■ Questions on the material:
1 > Answer these questions using the book blog post:
(a) In what format did the writer read "The Unsub"?
(b) Which of the two unfinished books dealt with polygamy and Mormonism?
(c) What number book of 2025 does the writer plan to start tomorrow?
2 > Rewrite the book blog post from "And since these" to "this was refreshing.", changing "KINDLE" to "paperback".
3 > Name every author mentioned in the book blog post.

■ Text provided:
--------------------------------

And since these books:
I just finished “The Unsub” by Megan Gardiner and OMG was this book excellent and in every which way. What an incredibly well-written book, and it won an Edgar Award or was a finalist or something. I read it on KINDLE and it was fantastic. I read the whole thing in less than 24 hours and I didn’t want to put it down. Love books like that. I also had to think about it at the end. Had very much a “Silence of the Lambs” by Thomas Harris vibe to it. JUST AMAZEBALLS. I had 2 DNF’s (Did Not Finish) books before that so this was refreshing.
The 2 DNF’s were: “The Vacationers” by Emma Straub and “Black Widows” by Cate Quinn. “The Vacationers” book just wasn’t my thing even though once upon a time it may have been. The writing was sharp and witty but it didn’t thrill me. I do adore my thrillers. “Black Widows” had a lot to do with polygamy and Mormonism and to be honest, it bored the crap out of me. Too much detail put in it to make a book longer maybe? I don’t know. I also read “Someone Knows” which has been a to-be-watched book I have seen on lists a lot lately and it’s by Vi Keeland. That was pretty good and I also read “Watching You” by Lisa Jewell which I highly enjoyed and DID NOT SEE the twist coming at ALL. Much like the one in the “Unsub” but you won’t get it, you can’t see it at all even if it IS embedded in the story. Best book of the year I have read. It’s hanging out up there with “The Chain” by Adrian McKinty. Tomorrow, I start book #80 of 2025. Also read a short story but I can’t remember who it was by now and my list is nowhere near me. Stay tuned, I’ll let you know next week or in the comments section at some point, haha.
Thanks as always for reading my posts and my blogs. I appreciate you keeping up with my crazy, silly, little life.
-xoxo-
LWB*
Hope those migraines settle out soon!
We missed you, and I hope you're feeling better.

--------------------------------

■ Body or hand keypoint data:
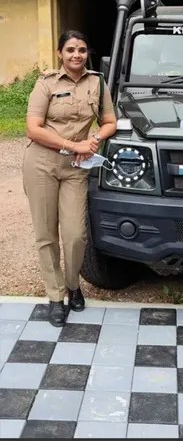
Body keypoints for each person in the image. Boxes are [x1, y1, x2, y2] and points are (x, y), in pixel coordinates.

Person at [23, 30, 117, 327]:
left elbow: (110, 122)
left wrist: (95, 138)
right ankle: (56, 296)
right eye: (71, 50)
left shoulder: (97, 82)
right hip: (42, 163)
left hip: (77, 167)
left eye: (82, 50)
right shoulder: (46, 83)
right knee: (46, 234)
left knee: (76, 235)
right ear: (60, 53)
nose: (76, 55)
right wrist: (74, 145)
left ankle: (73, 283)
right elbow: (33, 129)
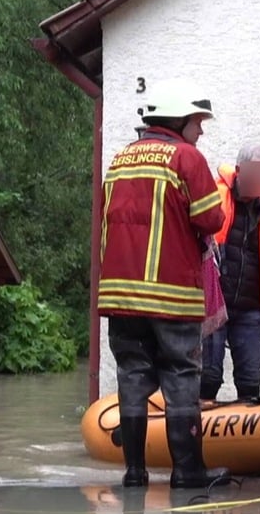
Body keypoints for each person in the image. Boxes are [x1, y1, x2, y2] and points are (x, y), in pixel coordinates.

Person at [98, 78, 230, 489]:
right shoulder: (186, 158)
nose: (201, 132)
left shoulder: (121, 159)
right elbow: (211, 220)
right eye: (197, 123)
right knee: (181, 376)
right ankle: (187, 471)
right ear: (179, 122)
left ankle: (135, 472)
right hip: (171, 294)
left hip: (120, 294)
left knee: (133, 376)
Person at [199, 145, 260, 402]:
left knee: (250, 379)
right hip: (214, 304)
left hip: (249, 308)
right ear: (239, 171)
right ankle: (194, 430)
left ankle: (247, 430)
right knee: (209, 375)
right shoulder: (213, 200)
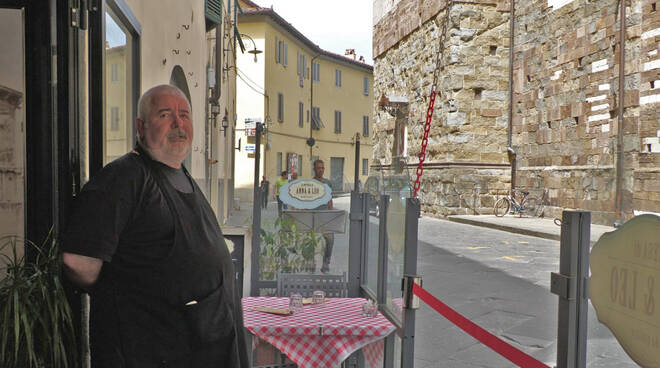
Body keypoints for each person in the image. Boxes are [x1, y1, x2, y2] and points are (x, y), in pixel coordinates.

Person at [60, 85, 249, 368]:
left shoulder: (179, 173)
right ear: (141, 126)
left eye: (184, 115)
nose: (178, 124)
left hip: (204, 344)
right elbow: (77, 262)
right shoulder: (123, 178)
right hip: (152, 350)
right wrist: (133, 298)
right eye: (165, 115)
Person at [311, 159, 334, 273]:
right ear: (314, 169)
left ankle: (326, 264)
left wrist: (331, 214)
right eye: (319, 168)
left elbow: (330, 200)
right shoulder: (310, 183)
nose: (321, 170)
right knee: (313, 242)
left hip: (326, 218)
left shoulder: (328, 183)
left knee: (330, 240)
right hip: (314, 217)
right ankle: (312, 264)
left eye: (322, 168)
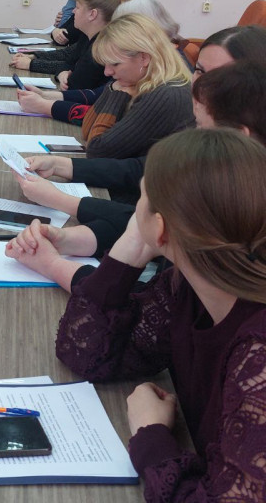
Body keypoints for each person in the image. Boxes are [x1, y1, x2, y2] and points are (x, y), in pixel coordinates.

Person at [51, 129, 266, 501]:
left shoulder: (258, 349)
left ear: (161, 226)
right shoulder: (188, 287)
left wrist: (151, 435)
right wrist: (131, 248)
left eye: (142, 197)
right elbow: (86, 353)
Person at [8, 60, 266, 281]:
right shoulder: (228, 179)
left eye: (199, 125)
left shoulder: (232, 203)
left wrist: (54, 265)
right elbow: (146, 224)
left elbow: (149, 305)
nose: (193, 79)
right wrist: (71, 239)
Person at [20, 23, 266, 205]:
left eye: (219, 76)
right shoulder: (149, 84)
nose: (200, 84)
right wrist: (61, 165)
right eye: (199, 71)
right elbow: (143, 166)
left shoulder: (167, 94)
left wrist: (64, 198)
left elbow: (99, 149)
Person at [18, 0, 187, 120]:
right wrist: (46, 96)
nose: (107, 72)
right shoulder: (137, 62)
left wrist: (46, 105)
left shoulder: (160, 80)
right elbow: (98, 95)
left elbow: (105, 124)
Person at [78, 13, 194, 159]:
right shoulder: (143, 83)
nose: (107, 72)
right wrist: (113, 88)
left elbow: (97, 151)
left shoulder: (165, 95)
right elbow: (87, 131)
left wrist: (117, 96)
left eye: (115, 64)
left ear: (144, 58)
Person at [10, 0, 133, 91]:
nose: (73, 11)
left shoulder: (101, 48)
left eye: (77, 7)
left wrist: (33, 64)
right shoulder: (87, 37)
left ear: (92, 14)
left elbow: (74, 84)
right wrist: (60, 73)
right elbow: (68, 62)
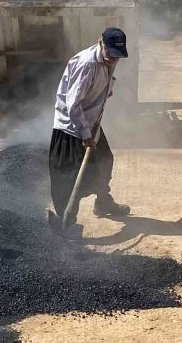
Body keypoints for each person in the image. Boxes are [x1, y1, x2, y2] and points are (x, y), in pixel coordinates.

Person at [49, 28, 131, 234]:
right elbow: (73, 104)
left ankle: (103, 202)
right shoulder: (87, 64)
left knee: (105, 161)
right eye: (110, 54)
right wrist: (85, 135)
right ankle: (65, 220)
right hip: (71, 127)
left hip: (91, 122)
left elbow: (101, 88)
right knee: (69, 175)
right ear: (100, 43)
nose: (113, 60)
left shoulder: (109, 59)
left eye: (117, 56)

--------------------------------

■ Task-by-task answers:
1 >
(a) On Kindle
(b) "Black Widows" by Cate Quinn
(c) Book #80

2 >
And since these books:
I just finished “The Unsub” by Megan Gardiner and OMG was this book excellent and in every which way. What an incredibly well-written book, and it won an Edgar Award or was a finalist or something. I read it on paperback and it was fantastic. I read the whole thing in less than 24 hours and I didn’t want to put it down. Love books like that. I also had to think about it at the end. Had very much a “Silence of the Lambs” by Thomas Harris vibe to it. JUST AMAZEBALLS. I had 2 DNF’s (Did Not Finish) books before that so this was refreshing.

3 > Megan Gardiner, Thomas Harris, Emma Straub, Cate Quinn, Vi Keeland, Lisa Jewell, Adrian McKinty